-- Written task --
Take every line from the listing below that contains "version".

--- Dataset records Enclosed Below ---

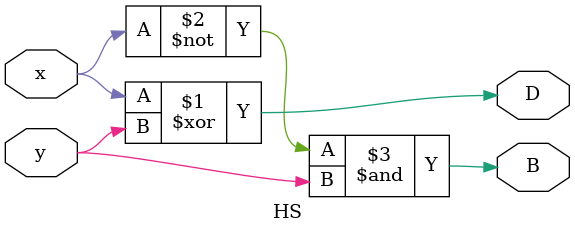
<source format=v>
module HS (
input wire x,y, // X is the most significant bit
output wire D,B
);
assign D = x^y;
assign B = ~x&y;

endmodule

</source>
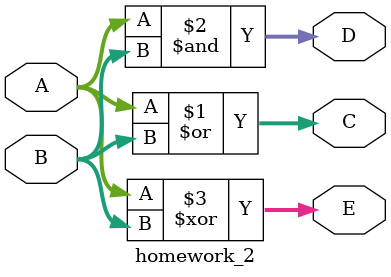
<source format=v>
module homework_2 (
	input [11:0] A, B,
	output [11:0] C,
	output [11:0] D,
	output [11:0] E);

	assign C = A|B;
	assign D = A&B;
	assign E = A^B;


endmodule
</source>
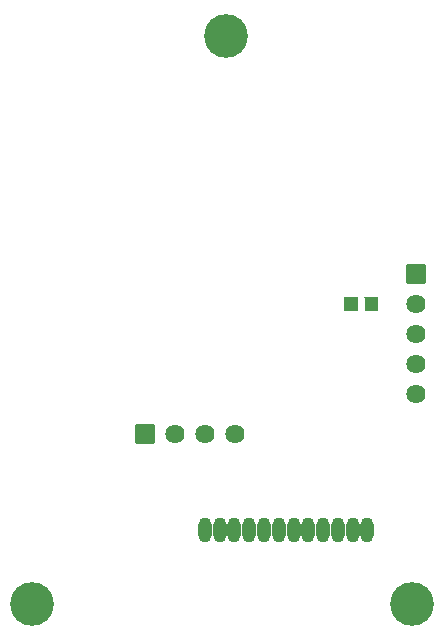
<source format=gbs>
G04 Layer: BottomSolderMaskLayer*
G04 EasyEDA v6.5.22, 2022-12-22 11:17:51*
G04 ce4e8ce13fa74190b801a80eed42a14c,57500b8d1a72451d9db585c8b3981418,10*
G04 Gerber Generator version 0.2*
G04 Scale: 100 percent, Rotated: No, Reflected: No *
G04 Dimensions in inches *
G04 leading zeros omitted , absolute positions ,3 integer and 6 decimal *
%FSLAX36Y36*%
%MOIN*%

%AMMACRO1*4,1,32,-0.0197,-0.0237,-0.0203,-0.0236,-0.0209,-0.0233,-0.0213,-0.0229,-0.0216,-0.0223,-0.0217,-0.0217,-0.0217,-0.0216,-0.0217,0.0217,-0.0217,0.0216,-0.0216,0.0222,-0.0213,0.0228,-0.0209,0.0232,-0.0203,0.0235,-0.0197,0.0236,-0.0197,0.0237,0.0197,0.0237,0.0197,0.0236,0.0203,0.0235,0.0209,0.0232,0.0213,0.0228,0.0216,0.0222,0.0217,0.0216,0.0217,0.0217,0.0217,-0.0216,0.0217,-0.0217,0.0216,-0.0223,0.0213,-0.0229,0.0209,-0.0233,0.0203,-0.0236,0.0197,-0.0237,0.0197,-0.0236,-0.0197,-0.0236,-0.0197,-0.0237,0*%
%AMMACRO2*4,1,32,-0.0197,-0.0237,-0.0203,-0.0236,-0.0209,-0.0233,-0.0213,-0.0229,-0.0216,-0.0223,-0.0217,-0.0217,-0.0216,-0.0216,-0.0216,0.0217,-0.0217,0.0216,-0.0216,0.0222,-0.0213,0.0228,-0.0209,0.0232,-0.0203,0.0235,-0.0197,0.0236,-0.0196,0.0237,0.0197,0.0237,0.0197,0.0236,0.0203,0.0235,0.0209,0.0232,0.0213,0.0228,0.0216,0.0222,0.0217,0.0216,0.0217,0.0217,0.0217,-0.0216,0.0217,-0.0217,0.0216,-0.0223,0.0213,-0.0229,0.0209,-0.0233,0.0203,-0.0236,0.0197,-0.0237,0.0197,-0.0236,-0.0196,-0.0236,-0.0197,-0.0237,0*%
%AMMACRO3*1,1,$1,$2,$3*1,1,$1,$4,$5*1,1,$1,0-$2,0-$3*1,1,$1,0-$4,0-$5*20,1,$1,$2,$3,$4,$5,0*20,1,$1,$4,$5,0-$2,0-$3,0*20,1,$1,0-$2,0-$3,0-$4,0-$5,0*20,1,$1,0-$4,0-$5,$2,$3,0*4,1,4,$2,$3,$4,$5,0-$2,0-$3,0-$4,0-$5,$2,$3,0*%
%ADD10MACRO1*%
%ADD11MACRO2*%
%ADD12MACRO3,0.004X-0.03X0.03X0.03X0.03*%
%ADD13C,0.0640*%
%ADD14O,0.04369X0.08337*%
%ADD15MACRO3,0.004X-0.03X-0.03X-0.03X0.03*%
%ADD16C,0.1457*%

%LPD*%
D10*
G01*
X1167305Y1085835D03*
D11*
G01*
X1234245Y1085835D03*
D12*
G01*
X1381890Y1185820D03*
D13*
G01*
X1381890Y1085820D03*
G01*
X1381890Y985819D03*
G01*
X1381890Y885819D03*
G01*
X1381890Y785830D03*
D14*
G01*
X679330Y329210D03*
G01*
X728540Y329210D03*
G01*
X777760Y329210D03*
G01*
X826970Y329210D03*
G01*
X876180Y329210D03*
G01*
X925390Y329210D03*
G01*
X974610Y329210D03*
G01*
X1023820Y329210D03*
G01*
X1073030Y329210D03*
G01*
X1122240Y329210D03*
G01*
X1171460Y329210D03*
G01*
X1220670Y329210D03*
D15*
G01*
X480000Y650010D03*
D13*
G01*
X580000Y650010D03*
G01*
X680000Y650000D03*
G01*
X780000Y650000D03*
D16*
G01*
X104330Y84650D03*
G01*
X1368500Y84650D03*
G01*
X748420Y1975980D03*
M02*

</source>
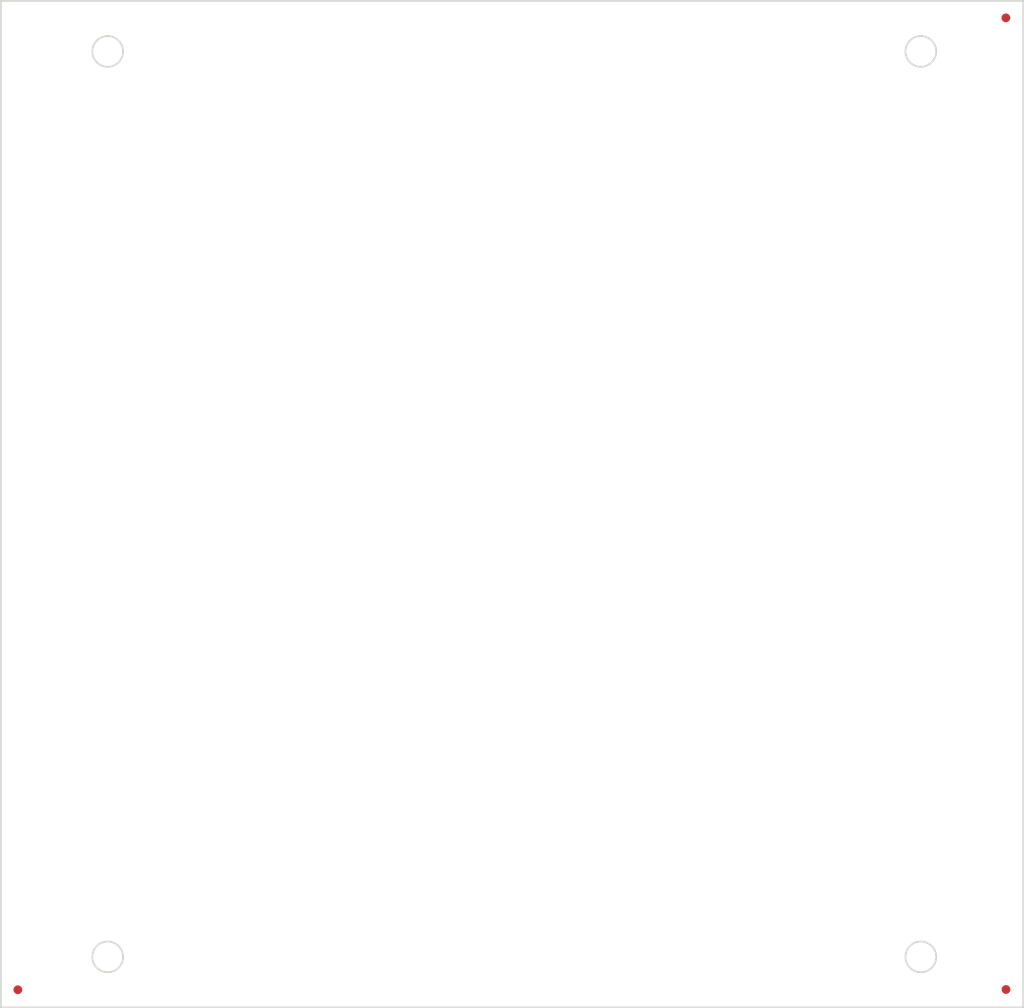
<source format=kicad_pcb>
(kicad_pcb (version 20210424) (generator pcbnew)

  (general
    (thickness 1.6)
  )

  (paper "A4")
  (layers
    (0 "F.Cu" signal)
    (31 "B.Cu" signal)
    (32 "B.Adhes" user "B.Adhesive")
    (33 "F.Adhes" user "F.Adhesive")
    (34 "B.Paste" user)
    (35 "F.Paste" user)
    (36 "B.SilkS" user "B.Silkscreen")
    (37 "F.SilkS" user "F.Silkscreen")
    (38 "B.Mask" user)
    (39 "F.Mask" user)
    (40 "Dwgs.User" user "User.Drawings")
    (41 "Cmts.User" user "User.Comments")
    (42 "Eco1.User" user "User.Eco1")
    (43 "Eco2.User" user "User.Eco2")
    (44 "Edge.Cuts" user)
    (45 "Margin" user)
    (46 "B.CrtYd" user "B.Courtyard")
    (47 "F.CrtYd" user "F.Courtyard")
    (48 "B.Fab" user)
    (49 "F.Fab" user)
    (50 "User.1" user)
    (51 "User.2" user)
    (52 "User.3" user)
    (53 "User.4" user)
    (54 "User.5" user)
    (55 "User.6" user)
    (56 "User.7" user)
    (57 "User.8" user)
    (58 "User.9" user)
  )

  (setup
    (pad_to_mask_clearance 0)
    (pcbplotparams
      (layerselection 0x00010fc_ffffffff)
      (disableapertmacros false)
      (usegerberextensions false)
      (usegerberattributes true)
      (usegerberadvancedattributes true)
      (creategerberjobfile true)
      (svguseinch false)
      (svgprecision 6)
      (excludeedgelayer true)
      (plotframeref false)
      (viasonmask false)
      (mode 1)
      (useauxorigin false)
      (hpglpennumber 1)
      (hpglpenspeed 20)
      (hpglpendiameter 15.000000)
      (dxfpolygonmode true)
      (dxfimperialunits true)
      (dxfusepcbnewfont true)
      (psnegative false)
      (psa4output false)
      (plotreference true)
      (plotvalue true)
      (plotinvisibletext false)
      (sketchpadsonfab false)
      (subtractmaskfromsilk false)
      (outputformat 1)
      (mirror false)
      (drillshape 1)
      (scaleselection 1)
      (outputdirectory "")
    )
  )

  (net 0 "")

  (footprint "vanalles:Fiducial_1mm_Mask3mm" (layer "F.Cu") (at 205.208748 36.682116))

  (footprint "vanalles:Fiducial_1mm_Mask3mm" (layer "F.Cu") (at 205.228748 147.212116))

  (footprint "vanalles:Fiducial_1mm_Mask3mm" (layer "F.Cu") (at 92.818748 147.242116))

  (gr_circle (center 103.038748 40.502116) (end 104.788748 40.502116) (layer "Edge.Cuts") (width 0.2) (fill none) (tstamp 098dbb09-1828-49e3-b919-ab13bec8ea1a))
  (gr_circle (center 195.538747 143.502116) (end 197.288747 143.502116) (layer "Edge.Cuts") (width 0.2) (fill none) (tstamp 3c69d9be-683d-4471-99f0-eb3eae881c06))
  (gr_line (start 90.888747 149.252116) (end 207.188747 149.252116) (layer "Edge.Cuts") (width 0.2) (tstamp 4f304ed4-fa4e-48a2-aea8-adfbb0a5b43b))
  (gr_line (start 90.888747 34.752116) (end 90.888747 149.252116) (layer "Edge.Cuts") (width 0.2) (tstamp 694cf54d-9b3f-4d4a-9a40-d496cdc8a380))
  (gr_line (start 207.188747 149.252116) (end 207.188747 34.752116) (layer "Edge.Cuts") (width 0.2) (tstamp 8d4eeaeb-f78f-48a9-a4bd-47c8b51427bb))
  (gr_circle (center 195.538747 40.502116) (end 197.288747 40.502116) (layer "Edge.Cuts") (width 0.2) (fill none) (tstamp 9bc2b7df-ff15-4ca9-b5de-bc8193be67be))
  (gr_line (start 207.188747 34.752116) (end 90.888747 34.752116) (layer "Edge.Cuts") (width 0.2) (tstamp a18f02a0-435a-428f-a425-d17e324cfb25))
  (gr_circle (center 103.038748 143.502116) (end 104.788748 143.502116) (layer "Edge.Cuts") (width 0.2) (fill none) (tstamp beffd373-270f-4713-b429-212330a55eba))

  (group "" (id d7651a2d-ffa4-4b9f-9bfa-38826ffd6f83)
    (members
      098dbb09-1828-49e3-b919-ab13bec8ea1a
      3c69d9be-683d-4471-99f0-eb3eae881c06
      4f304ed4-fa4e-48a2-aea8-adfbb0a5b43b
      694cf54d-9b3f-4d4a-9a40-d496cdc8a380
      8d4eeaeb-f78f-48a9-a4bd-47c8b51427bb
      9bc2b7df-ff15-4ca9-b5de-bc8193be67be
      a18f02a0-435a-428f-a425-d17e324cfb25
      beffd373-270f-4713-b429-212330a55eba
    )
  )
)

</source>
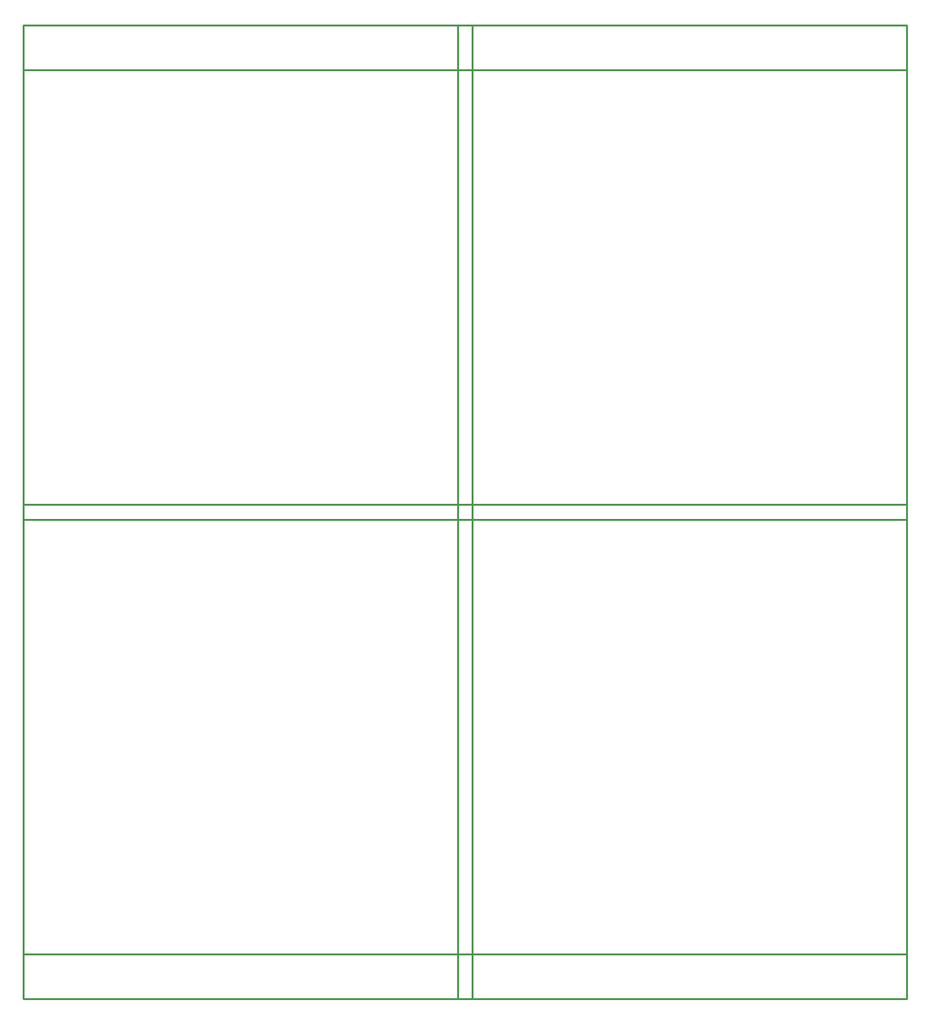
<source format=gko>
G04 Layer: BoardOutlineLayer*
G04 Panelize: V-CUT, Column: 2, Row: 2, Board Size: 58.42mm x 58.42mm, Panelized Board Size: 118.84mm x 118.84mm*
G04 EasyEDA v6.5.32, 2023-07-25 14:04:49*
G04 01c93cbc548a4dda9c4b12d9fff3756e,5a6b42c53f6a479593ecc07194224c93,10*
G04 Gerber Generator version 0.2*
G04 Scale: 100 percent, Rotated: No, Reflected: No *
G04 Dimensions in millimeters *
G04 leading zeros omitted , absolute positions ,4 integer and 5 decimal *
%FSLAX45Y45*%
%MOMM*%

%ADD10C,0.2540*%
D10*
X0Y5842000D02*
G01*
X5842000Y5842000D01*
X5842000Y0D01*
X0Y502D01*
X0Y5842000D01*
X6041999Y5842000D02*
G01*
X11883999Y5842000D01*
X11883999Y0D01*
X6041999Y502D01*
X6041999Y5842000D01*
X0Y-199999D02*
G01*
X5842000Y-199999D01*
X5842000Y-6041999D01*
X0Y-6041496D01*
X0Y-199999D01*
X6041999Y-199999D02*
G01*
X11883999Y-199999D01*
X11883999Y-6041999D01*
X6041999Y-6041496D01*
X6041999Y-199999D01*
X0Y6441998D02*
G01*
X11883999Y6441998D01*
X11883999Y-6641998D01*
X0Y-6641998D01*
X0Y6441998D01*
X0Y-199999D02*
G01*
X11883999Y-199999D01*
X0Y-199999D02*
G01*
X11883999Y-199999D01*
X0Y0D02*
G01*
X11883999Y0D01*
X0Y0D02*
G01*
X11883999Y0D01*
X0Y5842000D02*
G01*
X11883999Y5842000D01*
X0Y-6041999D02*
G01*
X11883999Y-6041999D01*
X0Y5842000D02*
G01*
X11883999Y5842000D01*
X0Y-6041999D02*
G01*
X11883999Y-6041999D01*
X6041999Y6441998D02*
G01*
X6041999Y-6641998D01*
X6041999Y6441998D02*
G01*
X6041999Y-6641998D01*
X5842000Y6441998D02*
G01*
X5842000Y-6641998D01*
X5842000Y6441998D02*
G01*
X5842000Y-6641998D01*

%LPD*%
M02*

</source>
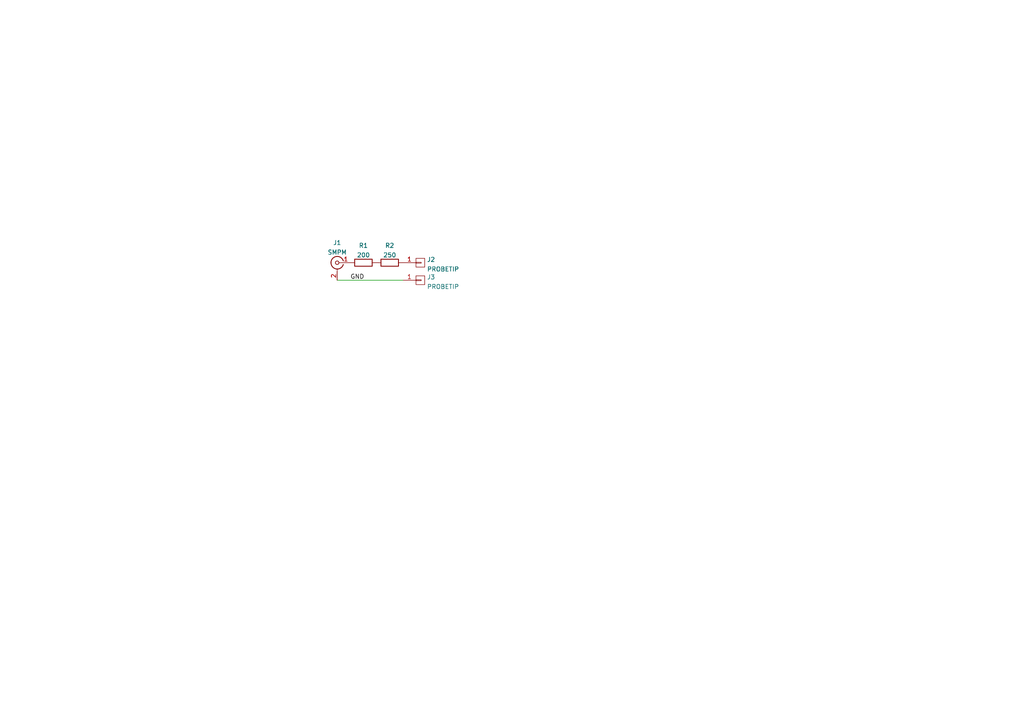
<source format=kicad_sch>
(kicad_sch (version 20211123) (generator eeschema)

  (uuid e63e39d7-6ac0-4ffd-8aa3-1841a4541b55)

  (paper "A4")

  


  (wire (pts (xy 97.79 81.28) (xy 116.84 81.28))
    (stroke (width 0) (type default) (color 0 0 0 0))
    (uuid dc6cb566-6bf9-4b64-8af9-7dc0b2417d25)
  )

  (label "GND" (at 101.6 81.28 0)
    (effects (font (size 1.27 1.27)) (justify left bottom))
    (uuid bc437823-b055-4b4d-9e9b-36084255baed)
  )

  (symbol (lib_id "device:R") (at 113.03 76.2 90) (unit 1)
    (in_bom yes) (on_board yes) (fields_autoplaced)
    (uuid 1b79f233-3409-49b0-a91f-e40dcc11aa34)
    (property "Reference" "R2" (id 0) (at 113.03 71.2175 90))
    (property "Value" "250" (id 1) (at 113.03 73.9926 90))
    (property "Footprint" "azonenberg_pcb:EIA_02016_RES_NOSILK_FLIPCHIP" (id 2) (at 113.03 77.978 90)
      (effects (font (size 1.27 1.27)) hide)
    )
    (property "Datasheet" "" (id 3) (at 113.03 76.2 0)
      (effects (font (size 1.27 1.27)) hide)
    )
    (pin "1" (uuid 134bfada-f0b0-4c8e-9e9c-3cd2bf3a1c1f))
    (pin "2" (uuid cc7bfa1c-21d1-4e4e-84d7-c0f60830995e))
  )

  (symbol (lib_id "conn:CONN_COAXIAL") (at 97.79 76.2 0) (mirror y) (unit 1)
    (in_bom yes) (on_board yes) (fields_autoplaced)
    (uuid 78cbdd6c-4878-4cc5-9a58-0e506478e37d)
    (property "Reference" "J1" (id 0) (at 97.7899 70.4069 0))
    (property "Value" "SMPM" (id 1) (at 97.7899 73.182 0))
    (property "Footprint" "azonenberg_pcb:CONN_SMPM_AMPHENOL_925-169J-51PT_SHORT" (id 2) (at 97.79 76.2 0)
      (effects (font (size 1.27 1.27)) hide)
    )
    (property "Datasheet" "" (id 3) (at 97.79 76.2 0)
      (effects (font (size 1.27 1.27)) hide)
    )
    (pin "1" (uuid 3f5fe6b7-98fc-4d3e-9567-f9f7202d1455))
    (pin "2" (uuid bb7f0588-d4d8-44bf-9ebf-3c533fe4d6ae))
  )

  (symbol (lib_id "conn:CONN_01X01") (at 121.92 76.2 0) (unit 1)
    (in_bom yes) (on_board yes) (fields_autoplaced)
    (uuid 98e5da1f-3b36-47a8-b7ad-e49442e30d07)
    (property "Reference" "J2" (id 0) (at 123.825 75.2915 0)
      (effects (font (size 1.27 1.27)) (justify left))
    )
    (property "Value" "PROBETIP" (id 1) (at 123.825 78.0666 0)
      (effects (font (size 1.27 1.27)) (justify left))
    )
    (property "Footprint" "azonenberg_pcb:CONN_MILLMAX_0339_EDGELAUNCH" (id 2) (at 121.92 76.2 0)
      (effects (font (size 1.27 1.27)) hide)
    )
    (property "Datasheet" "" (id 3) (at 121.92 76.2 0)
      (effects (font (size 1.27 1.27)) hide)
    )
    (pin "1" (uuid e69c376f-0145-4dad-8d57-6f88c3b8a73e))
  )

  (symbol (lib_id "conn:CONN_01X01") (at 121.92 81.28 0) (unit 1)
    (in_bom yes) (on_board yes) (fields_autoplaced)
    (uuid a3c84e25-728b-472b-9b69-338d327e13fe)
    (property "Reference" "J3" (id 0) (at 123.825 80.3715 0)
      (effects (font (size 1.27 1.27)) (justify left))
    )
    (property "Value" "PROBETIP" (id 1) (at 123.825 83.1466 0)
      (effects (font (size 1.27 1.27)) (justify left))
    )
    (property "Footprint" "azonenberg_pcb:CONN_MILLMAX_0339_EDGELAUNCH" (id 2) (at 121.92 81.28 0)
      (effects (font (size 1.27 1.27)) hide)
    )
    (property "Datasheet" "" (id 3) (at 121.92 81.28 0)
      (effects (font (size 1.27 1.27)) hide)
    )
    (pin "1" (uuid b4140fa0-0615-425c-916b-faae760f3997))
  )

  (symbol (lib_id "device:R") (at 105.41 76.2 90) (unit 1)
    (in_bom yes) (on_board yes) (fields_autoplaced)
    (uuid f2aa334b-50df-4cff-aba6-4b46c8b68df5)
    (property "Reference" "R1" (id 0) (at 105.41 71.2175 90))
    (property "Value" "200" (id 1) (at 105.41 73.9926 90))
    (property "Footprint" "azonenberg_pcb:EIA_02016_RES_NOSILK_FLIPCHIP" (id 2) (at 105.41 77.978 90)
      (effects (font (size 1.27 1.27)) hide)
    )
    (property "Datasheet" "" (id 3) (at 105.41 76.2 0)
      (effects (font (size 1.27 1.27)) hide)
    )
    (pin "1" (uuid e82ebb99-a6b9-48fa-9aa1-331985f42c93))
    (pin "2" (uuid 0a0fd5be-e7b2-43ae-9195-9d5873c1bab6))
  )

  (sheet_instances
    (path "/" (page "1"))
  )

  (symbol_instances
    (path "/78cbdd6c-4878-4cc5-9a58-0e506478e37d"
      (reference "J1") (unit 1) (value "SMPM") (footprint "azonenberg_pcb:CONN_SMPM_AMPHENOL_925-169J-51PT_SHORT")
    )
    (path "/98e5da1f-3b36-47a8-b7ad-e49442e30d07"
      (reference "J2") (unit 1) (value "PROBETIP") (footprint "azonenberg_pcb:CONN_MILLMAX_0339_EDGELAUNCH")
    )
    (path "/a3c84e25-728b-472b-9b69-338d327e13fe"
      (reference "J3") (unit 1) (value "PROBETIP") (footprint "azonenberg_pcb:CONN_MILLMAX_0339_EDGELAUNCH")
    )
    (path "/f2aa334b-50df-4cff-aba6-4b46c8b68df5"
      (reference "R1") (unit 1) (value "200") (footprint "azonenberg_pcb:EIA_02016_RES_NOSILK_FLIPCHIP")
    )
    (path "/1b79f233-3409-49b0-a91f-e40dcc11aa34"
      (reference "R2") (unit 1) (value "250") (footprint "azonenberg_pcb:EIA_02016_RES_NOSILK_FLIPCHIP")
    )
  )
)

</source>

--- End of Enclosed Dataset records ---

-- Result for this task --
G04 Gerber Generator version 0.2*
(kicad_pcb (version 20210424) (generator pcbnew)
G04 Gerber Generator version 0.2*
(kicad_sch (version 20211123) (generator eeschema)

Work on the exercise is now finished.